Location: Children's Nutrition Research CenterTitle: ICAM-1 mediates surface contact between neutrophils and keratocytes following corneal epithelial abrasion in the mouse) Author
Submitted to: Experimental Eye Research
Publication Type: Peer Reviewed Journal
Publication Acceptance Date: 8/9/2010
Publication Date: 8/14/2010
Citation: Gagen, D., Laubinger, S., Li, Z., Petrescu, M., Brown, E.S., Smith, W.C., Burns, A.R. 2010. ICAM-1 mediates surface contact between neutrophils and keratocytes following corneal epithelial abrasion in the mouse. Experimental Eye Research. 91: 676-684. Interpretive Summary: Inflammation plays a very important role in the body’s ability to resist infections, heal injured tissue and respond to cancer. We are interested in the influence of nutrition on inflammation and we study very basic mechanisms of inflammation. In this paper we analyze how one type of white blood cell called neutrophils is able to attach to normal tissue cells as the neutrophils crawl through tissue toward a site of infection. The evidence in this paper shows that molecules called integrins are necessary for their ability to crawl. It is necessary to know the molecules involved in order to understand the effects of nutrition on inflammation.

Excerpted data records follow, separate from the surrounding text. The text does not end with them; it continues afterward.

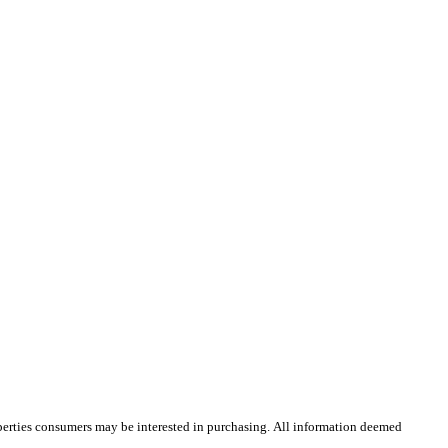
operties consumers may be interested in purchasing. All information deemed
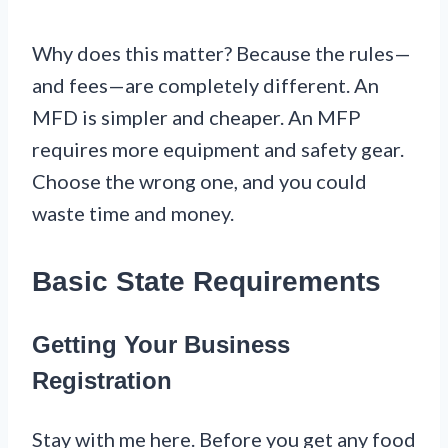
Why does this matter? Because the rules—
and fees—are completely different. An
MFD is simpler and cheaper. An MFP
requires more equipment and safety gear.
Choose the wrong one, and you could
waste time and money.
Basic State Requirements
Getting Your Business
Registration
Stay with me here. Before you get any food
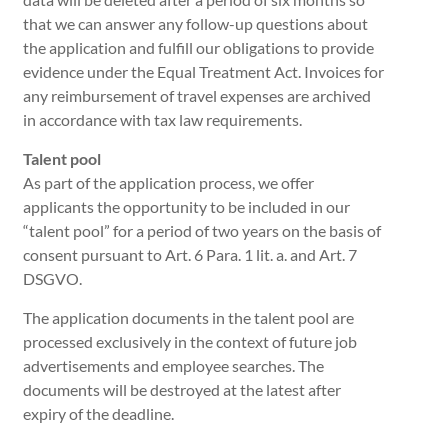
that we can answer any follow-up questions about
the application and fulfill our obligations to provide
evidence under the Equal Treatment Act. Invoices for
any reimbursement of travel expenses are archived
in accordance with tax law requirements.
Talent pool
As part of the application process, we offer
applicants the opportunity to be included in our
“talent pool” for a period of two years on the basis of
consent pursuant to Art. 6 Para. 1 lit. a. and Art. 7
DSGVO.
The application documents in the talent pool are
processed exclusively in the context of future job
advertisements and employee searches. The
documents will be destroyed at the latest after
expiry of the deadline.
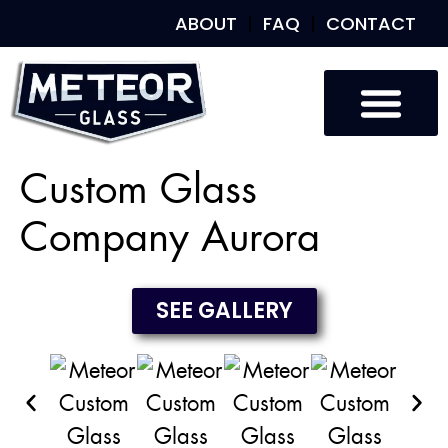
ABOUT
FAQ
CONTACT
Custom Glass
Custom Mirrors
Our Work
Custom Glass
Company Aurora
SEE GALLERY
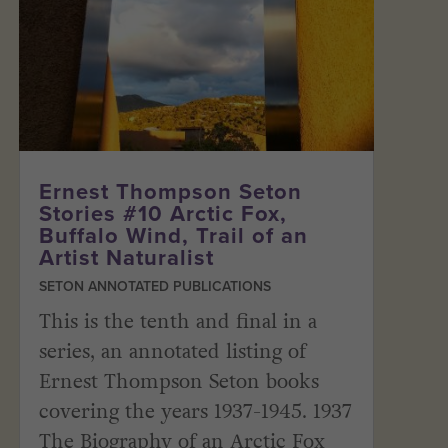
Ernest Thompson Seton
Stories #10 Arctic Fox,
Buffalo Wind, Trail of an
Artist Naturalist
SETON ANNOTATED PUBLICATIONS
This is the tenth and final in a
series, an annotated listing of
Ernest Thompson Seton books
covering the years 1937-1945. 1937
The Biography of an Arctic Fox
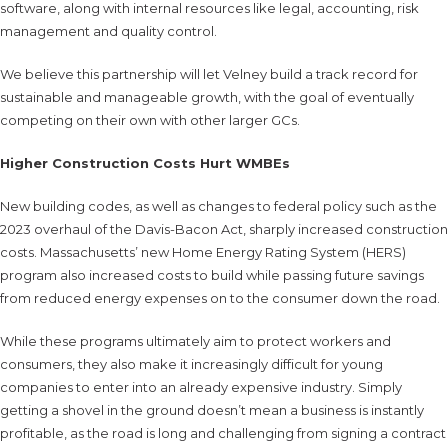
software, along with internal resources like legal, accounting, risk
management and quality control.
We believe this partnership will let Velney build a track record for
sustainable and manageable growth, with the goal of eventually
competing on their own with other larger GCs.
Higher Construction Costs Hurt WMBEs
New building codes, as well as changes to federal policy such as the
2023 overhaul of the Davis-Bacon Act, sharply increased construction
costs. Massachusetts’ new Home Energy Rating System (HERS)
program also increased costs to build while passing future savings
from reduced energy expenses on to the consumer down the road.
While these programs ultimately aim to protect workers and
consumers, they also make it increasingly difficult for young
companies to enter into an already expensive industry. Simply
getting a shovel in the ground doesn’t mean a business is instantly
profitable, as the road is long and challenging from signing a contract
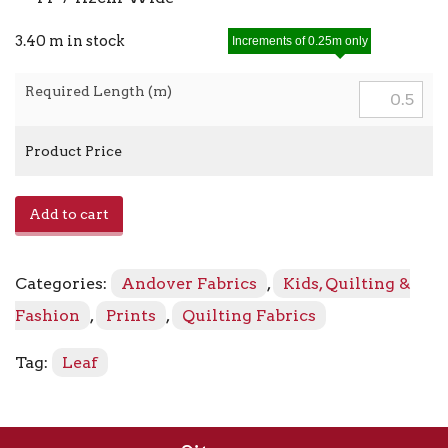
3.40 m in stock
Increments of 0.25m only
Required Length (m)
Product Price
Berry
Add to cart
Branch
A-
523
Categories:
Andover Fabrics
,
Kids, Quilting &
-
LB
Fashion
,
Prints
,
Quilting Fabrics
Pearl
quantity
Tag:
Leaf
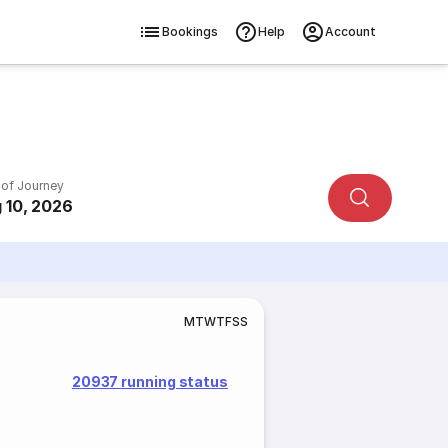
Bookings
Help
Account
 of Journey
 10, 2026
M
T
W
T
F
S
S
20937 running status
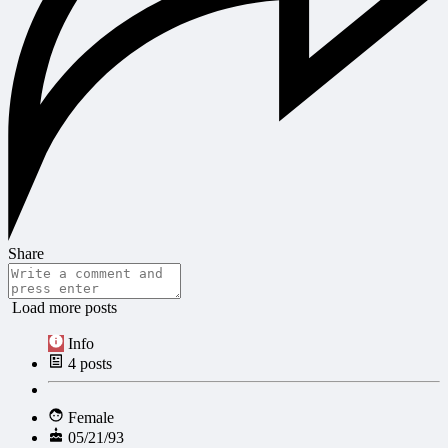
Share
Load more posts
Info
4
posts
Female
05/21/93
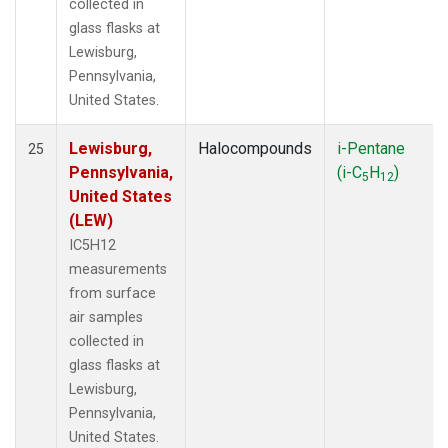
collected in
glass flasks at
Lewisburg,
Pennsylvania,
United States.
Lewisburg,
Halocompounds
i-Pentane
25
Pennsylvania,
(i-C
H
)
5
12
United States
(LEW)
IC5H12
measurements
from surface
air samples
collected in
glass flasks at
Lewisburg,
Pennsylvania,
United States.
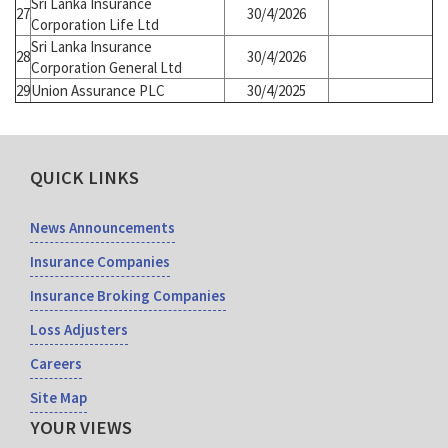
Sri Lanka Insurance
27
30/4/2026
Corporation Life Ltd
Sri Lanka Insurance
28
30/4/2026
Corporation General Ltd
29
Union Assurance PLC
30/4/2025
QUICK LINKS
News Announcements
Insurance Companies
Insurance Broking Companies
Loss Adjusters
Careers
Site Map
YOUR VIEWS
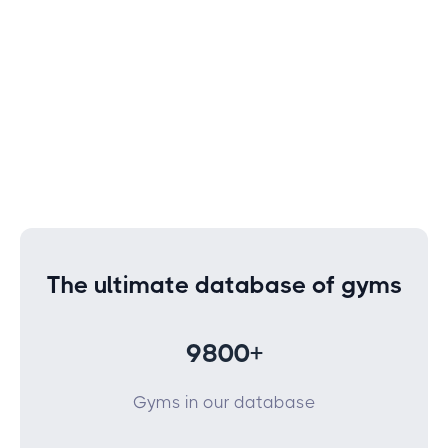
The ultimate database of gyms
9800+
Gyms in our database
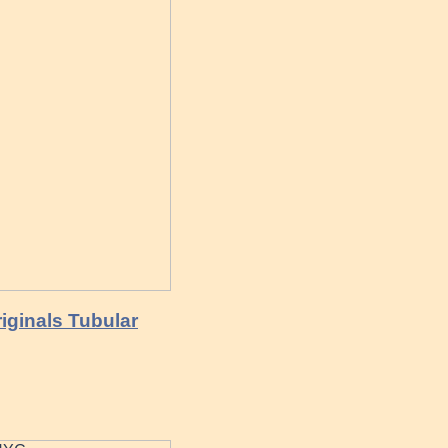
riginals Tubular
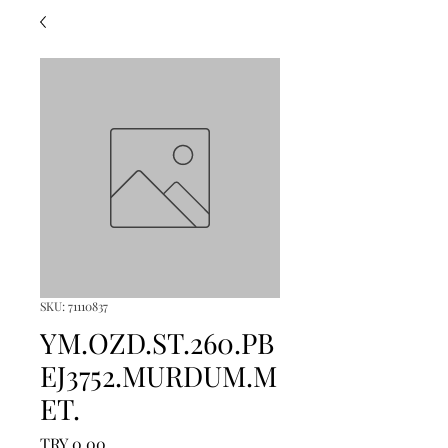
SKU: 71110837
YM.OZD.ST.260.PB
EJ3752.MURDUM.M
ET.
Price
TRY 0.00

Technical Abstract: Corneal epithelial abrasion elicits an inflammatory response involving neutrophil (PMN) recruitment from the limbal vessels into the corneal stroma. These migrating PMNs make surface contact with collagen and stromal keratocytes. Using mice deficient in PMN integrin CD18, we previously showed that PMN contact with stromal keratocytes is CD18-dependent, while contact with collagen is CD18-independent. In the present study, we wished to extend these observations and determine if ICAM-1, a known ligand for CD18, mediates PMN contact with keratocytes during corneal wound healing. Uninjured and injured right corneas from C57Bl/6 wild type (WT) mice and ICAM-1(-/-) mice were processed for transmission electron microscopy and imaged for morphometric analysis. PMN migration, stromal thickness, and ICAM-1 staining were evaluated using light microscopy. Twelve hours after epithelial abrasion, PMN surface contact with paralimbal keratocytes in ICAM-1(-/-) corneas was reduced to approximately 50% of that observed in WT corneas; PMN surface contact with collagen was not affected. Stromal thickness (edema), keratocyte network surface area and keratocyte shape were similar in ICAM-1(-/-) and WT corneas. WT keratocyte ICAM-1 expression was detected at baseline and ICAM-1 staining intensity increased following injury. Since ICAM-1 is readily detected on mouse keratocytes and PMN-keratocyte surface contact in ICAM-1(-/-) mice is markedly reduced, the data suggest PMN adhesive interactions with keratocyte-stromal networks is in part regulated by keratocyte ICAM-1 expression.